The traditional TV broadcasting medium is well established in the region, with a plethora of free-to-air TV channels available and a number of pay TV providers also competing for subscribers. Yet, the growth that mature markets have witnessed in terms of online distribution of TV content has not yet been mirrored in Middle East and Africa (MEA). As for non-traditional mediums, a number of factors contribute to the relatively limited growth of online video-on-demand (VOD) in the region, such as limited broadband penetration in certain markets, lack of interest from advertisers in the online space and high levels of piracy; though they are currently in steep decline.
With broadband showing healthy growth in MEA, advertisers are increasingly keen to capitalise on the effective ROI offered by digital platforms and piracy regulation is undergoing significant changes on a global scale. Although current speeds and penetration rates allowed for OTT streaming, the absence of aggressive OTT content strategies and the increasing abundance of FTA channels have contributed to the low demand for alternative OTT content. This is further exacerbated by the fact that the ‘local’ television content definition is broader than usual and is already compelling for most viewers.

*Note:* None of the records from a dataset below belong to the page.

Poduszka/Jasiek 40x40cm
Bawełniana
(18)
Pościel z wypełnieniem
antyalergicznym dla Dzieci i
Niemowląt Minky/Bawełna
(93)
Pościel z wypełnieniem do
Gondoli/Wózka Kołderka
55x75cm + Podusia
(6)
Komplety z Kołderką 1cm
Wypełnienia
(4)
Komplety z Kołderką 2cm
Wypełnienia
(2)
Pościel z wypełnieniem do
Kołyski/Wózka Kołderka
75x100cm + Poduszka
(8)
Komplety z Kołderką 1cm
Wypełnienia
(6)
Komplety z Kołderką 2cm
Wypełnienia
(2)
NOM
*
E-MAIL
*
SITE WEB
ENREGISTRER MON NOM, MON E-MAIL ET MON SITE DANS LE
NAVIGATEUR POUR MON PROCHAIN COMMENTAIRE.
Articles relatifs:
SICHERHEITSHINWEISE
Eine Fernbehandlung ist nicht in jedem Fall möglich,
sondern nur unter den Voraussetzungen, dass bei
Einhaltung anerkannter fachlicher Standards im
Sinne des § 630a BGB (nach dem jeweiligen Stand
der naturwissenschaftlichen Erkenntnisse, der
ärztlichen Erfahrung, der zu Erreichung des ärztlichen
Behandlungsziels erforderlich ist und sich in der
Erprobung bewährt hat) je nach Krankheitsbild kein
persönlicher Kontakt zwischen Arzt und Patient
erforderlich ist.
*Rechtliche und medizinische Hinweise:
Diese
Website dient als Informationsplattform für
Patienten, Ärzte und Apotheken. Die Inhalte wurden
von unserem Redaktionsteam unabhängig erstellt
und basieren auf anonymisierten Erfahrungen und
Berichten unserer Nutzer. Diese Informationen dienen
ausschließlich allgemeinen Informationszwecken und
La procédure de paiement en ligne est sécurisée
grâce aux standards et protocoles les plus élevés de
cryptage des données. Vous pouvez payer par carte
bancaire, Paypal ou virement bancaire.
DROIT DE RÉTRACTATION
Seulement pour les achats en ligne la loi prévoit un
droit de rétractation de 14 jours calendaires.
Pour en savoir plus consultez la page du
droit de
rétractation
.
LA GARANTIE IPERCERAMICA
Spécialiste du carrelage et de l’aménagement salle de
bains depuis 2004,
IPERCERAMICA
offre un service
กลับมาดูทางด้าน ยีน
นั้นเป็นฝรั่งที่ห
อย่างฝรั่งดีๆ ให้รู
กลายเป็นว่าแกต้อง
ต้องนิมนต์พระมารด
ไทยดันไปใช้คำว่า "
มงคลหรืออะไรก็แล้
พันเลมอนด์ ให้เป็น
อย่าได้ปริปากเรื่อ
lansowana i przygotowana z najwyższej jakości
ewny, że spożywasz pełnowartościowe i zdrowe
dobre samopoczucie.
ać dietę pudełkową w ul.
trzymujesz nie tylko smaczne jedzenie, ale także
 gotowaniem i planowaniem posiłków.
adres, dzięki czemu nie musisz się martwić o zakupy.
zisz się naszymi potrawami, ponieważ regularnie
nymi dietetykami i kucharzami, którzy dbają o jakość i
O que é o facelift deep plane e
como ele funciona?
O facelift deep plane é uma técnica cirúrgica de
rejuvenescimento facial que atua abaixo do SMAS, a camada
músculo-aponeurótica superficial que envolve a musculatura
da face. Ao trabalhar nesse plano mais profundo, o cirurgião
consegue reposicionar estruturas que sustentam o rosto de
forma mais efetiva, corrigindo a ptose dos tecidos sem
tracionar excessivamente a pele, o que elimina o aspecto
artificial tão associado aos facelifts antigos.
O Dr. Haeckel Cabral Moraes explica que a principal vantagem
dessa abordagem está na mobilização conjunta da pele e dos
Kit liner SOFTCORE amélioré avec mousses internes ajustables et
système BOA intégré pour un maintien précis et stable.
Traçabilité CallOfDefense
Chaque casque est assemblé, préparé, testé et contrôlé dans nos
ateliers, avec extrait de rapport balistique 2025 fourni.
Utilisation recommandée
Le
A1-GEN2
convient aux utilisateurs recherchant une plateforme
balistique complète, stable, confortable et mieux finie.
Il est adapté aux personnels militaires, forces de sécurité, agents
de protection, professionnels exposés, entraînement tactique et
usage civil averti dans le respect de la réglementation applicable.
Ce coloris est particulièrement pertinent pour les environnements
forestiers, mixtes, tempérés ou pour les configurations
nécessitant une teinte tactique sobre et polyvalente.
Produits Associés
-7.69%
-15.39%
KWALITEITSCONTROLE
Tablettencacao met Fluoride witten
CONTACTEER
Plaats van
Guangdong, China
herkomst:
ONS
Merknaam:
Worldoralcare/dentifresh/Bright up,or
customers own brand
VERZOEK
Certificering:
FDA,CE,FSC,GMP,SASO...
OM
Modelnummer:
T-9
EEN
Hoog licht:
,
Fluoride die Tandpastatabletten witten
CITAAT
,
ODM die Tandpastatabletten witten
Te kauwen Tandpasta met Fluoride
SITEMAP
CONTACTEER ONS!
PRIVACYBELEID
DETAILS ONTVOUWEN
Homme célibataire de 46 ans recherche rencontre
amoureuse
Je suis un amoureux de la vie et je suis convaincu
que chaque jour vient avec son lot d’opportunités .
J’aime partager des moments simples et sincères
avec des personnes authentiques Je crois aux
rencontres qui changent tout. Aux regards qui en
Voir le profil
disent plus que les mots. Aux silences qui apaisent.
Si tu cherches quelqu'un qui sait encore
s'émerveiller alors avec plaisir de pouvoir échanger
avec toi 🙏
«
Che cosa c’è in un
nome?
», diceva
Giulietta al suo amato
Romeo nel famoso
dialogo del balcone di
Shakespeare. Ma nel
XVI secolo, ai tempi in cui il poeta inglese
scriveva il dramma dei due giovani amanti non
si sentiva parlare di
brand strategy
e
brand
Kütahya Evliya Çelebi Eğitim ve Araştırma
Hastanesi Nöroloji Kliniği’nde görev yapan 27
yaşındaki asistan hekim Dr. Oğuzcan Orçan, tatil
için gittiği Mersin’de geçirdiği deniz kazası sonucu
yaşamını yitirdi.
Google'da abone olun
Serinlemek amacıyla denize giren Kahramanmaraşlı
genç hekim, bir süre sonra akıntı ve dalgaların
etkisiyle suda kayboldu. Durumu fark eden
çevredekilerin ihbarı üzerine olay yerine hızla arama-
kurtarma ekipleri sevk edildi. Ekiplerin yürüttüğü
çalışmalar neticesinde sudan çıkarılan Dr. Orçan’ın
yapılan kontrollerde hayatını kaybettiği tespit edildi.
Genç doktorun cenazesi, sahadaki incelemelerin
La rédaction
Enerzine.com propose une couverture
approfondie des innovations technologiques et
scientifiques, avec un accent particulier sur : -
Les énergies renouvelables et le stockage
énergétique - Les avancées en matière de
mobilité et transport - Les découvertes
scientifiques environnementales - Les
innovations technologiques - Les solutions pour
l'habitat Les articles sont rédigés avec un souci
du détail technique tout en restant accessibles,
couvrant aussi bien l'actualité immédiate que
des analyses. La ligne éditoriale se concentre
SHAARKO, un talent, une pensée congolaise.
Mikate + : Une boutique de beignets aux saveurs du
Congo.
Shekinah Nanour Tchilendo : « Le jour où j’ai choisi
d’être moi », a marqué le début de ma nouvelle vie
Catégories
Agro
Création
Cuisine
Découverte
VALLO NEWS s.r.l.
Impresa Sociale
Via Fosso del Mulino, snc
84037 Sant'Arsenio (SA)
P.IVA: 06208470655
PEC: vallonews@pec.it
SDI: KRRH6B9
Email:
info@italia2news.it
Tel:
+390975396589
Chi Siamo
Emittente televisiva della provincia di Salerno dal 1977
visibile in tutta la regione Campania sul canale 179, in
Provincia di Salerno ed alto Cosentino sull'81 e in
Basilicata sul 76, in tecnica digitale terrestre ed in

In light of the MEA market characteristics, operators should begin investing in future-proof infrastructure that will support video content streaming requirements. Having said that, an operator does not need to explore this treacherous path alone but rather consider the possibility of partnerships with the likes of OTTs. An operator with the enabling capabilities and aforementioned relevant core assets, stands a greater chance of success in establishing great content partnerships. The depth of integration between an operator and a third party OTT service provider should depend largely on the business model being pursued.
Certain OTT service partnerships do involve deeper levels of technical and commercial integration than others. However, the common engagement models observed take the can include the operator-owned OTT model and strategic alliances with OTTs.
In the MEA context, Etisalat is a good example for the operator-owned OTT model. eLife, its IPTV service offering, available on multiple platforms and devices, leverages on its own content and fibre networks. While most operators would see this as a revenue-generating opportunity, Etisalat had a different interest in mind, as part of the overall strategy was to reduce its customers’ appetite for illegal downloads. With the popular content made available through its IPTV platform, the service ensured that content is accessed in a legitimate way while reducing the burden of the broadband network.
Strategic alliances are not commonly pursued in MENA, but many operators in the European region have embarked on this. For example, Belgacom has formed a strategic alliance with video search engine provider Blinx. This enables it to deploy the OTT’s proprietary technology across its converged entertainment platform, which in turn delivers a higher level of accuracy and relevance in Belgacom’s video and TV search capabilities.
Premium OTT content will definitely hit the MEA shores eventually – operators should weigh the different models and pursue what is best according to their respective digital strategy. The MEA situation is and will always be challenging considering the myriad of challenges, such as the threat of FTAs and free advertising-based content in the form of OTT players (e.g. MBC’s shahid.net, istikana.com, etc…) and content licensing. Content licensing is a major consideration for operators since regulatory controls of content licensing are still under-developed while piracy continues to thrive in this region. Also, acquiring content exclusivity will most likely erode an operator’s existing margin.
With that in mind, telcos should weigh the challenges carefully and perhaps consider a less risky proposition, such as the partnership model in the medium term while leveraging the attributes and assets that can uniquely position the venture for success.